In 2005, while I was working in East Palo Alto at a community law center, a woman from the group All of Us or None visited. She said that if our law center was truly a community law center, then we needed to be more reflective of the needs of the community, and that meant doing record clearance work. She was right. Although we didn’t know much about record clearance and few legal service providers were doing that work at the time, we learned. And I did record clearance work in East Palo Alto for a couple of years before I started teaching here at San Jose State University.
Why an undergraduate expungement clinic?
I thought, if law students could do this, why can’t undergrads?
We started doing expungement petitions as a class project in the Courts and Society class I taught at SJSU. Within three years, we had developed an entire course sequence around criminal record clearance.
In the first class of the course sequence, Record Clearance Project – Practical Legal Skills, we teach students legal research, legal interviewing, and how to do community education presentations that inform people about expungement laws [in California]. In the second class, Record Clearance Project – Representation, students are assigned clients whom they assist with preparing expungement petitions for court.
What do you say to people who are skeptical of undergraduates doing this work?
I wasn’t sure about it myself, but it really seems to work. Undergraduate students in RCP have assisted with [more than] 1,300 expungement petitions and 99 percent of them have been granted. Undergraduates are outstanding interviewers; they are motivated and sincere.

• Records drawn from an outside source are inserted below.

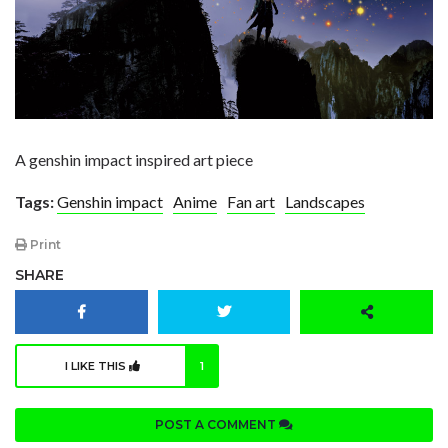
A genshin impact inspired art piece
Tags:
Genshin impact
Anime
Fan art
Landscapes
Print
SHARE
I LIKE THIS
1
POST A COMMENT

Stanford and Columbia Law School students volunteer on occasion to work at the RCP. When they are paired with RCP students, law students always say how much they admire the work of our undergraduates.
What are some ways that RCP has evolved and expanded over the years?
All our work is need-driven.
We bought a LiveScani machine so that clients, who would come to our advice sessions but didn’t know what was on their records, could learn about their records without having to pay for a copy.
We started going to jails in 2012 because we felt that people needed to know record clearance information before they were released. We’ve talked to [more than] 3,100 people in custody, and 92 percent of them did not know even the basics about their rights to clear their records.
When people being released needed guidance to help them get ready to apply for expungement, we hired former clients as mentors to guide them on their journey.
Are there any moments in this work that have personally inspired you?
Once we were talking to a group of men at Elmwood jail, and I shared that as part of the expungement process, petitioners explain to the judge their story and how they are moving forward with their lives. I asked people to throw out ideas about what some people’s turning points might be.
And someone stood up and said, “being here.” I thought he meant the experience of being sent to jail would motivate people to change. But that wasn’t it–many of them had been to jail before. [He] followed up saying, “you all have given us hope, what you have told us about our rights has given me hope. This is my turning point.” Remembering that moment always gets me emotional. It was pretty powerful.
What do you see on the horizon for record clearance?
I am a perpetual optimist. In California, there have been great legislative advances around record clearance and I feel that once other jurisdictions in the country begin to see what works, we will see record clearance expand. And I hope that California will be able to help set that stage.
i LiveScan machines, often used by law enforcement agencies, can use fingerprints to access the user’s criminal history.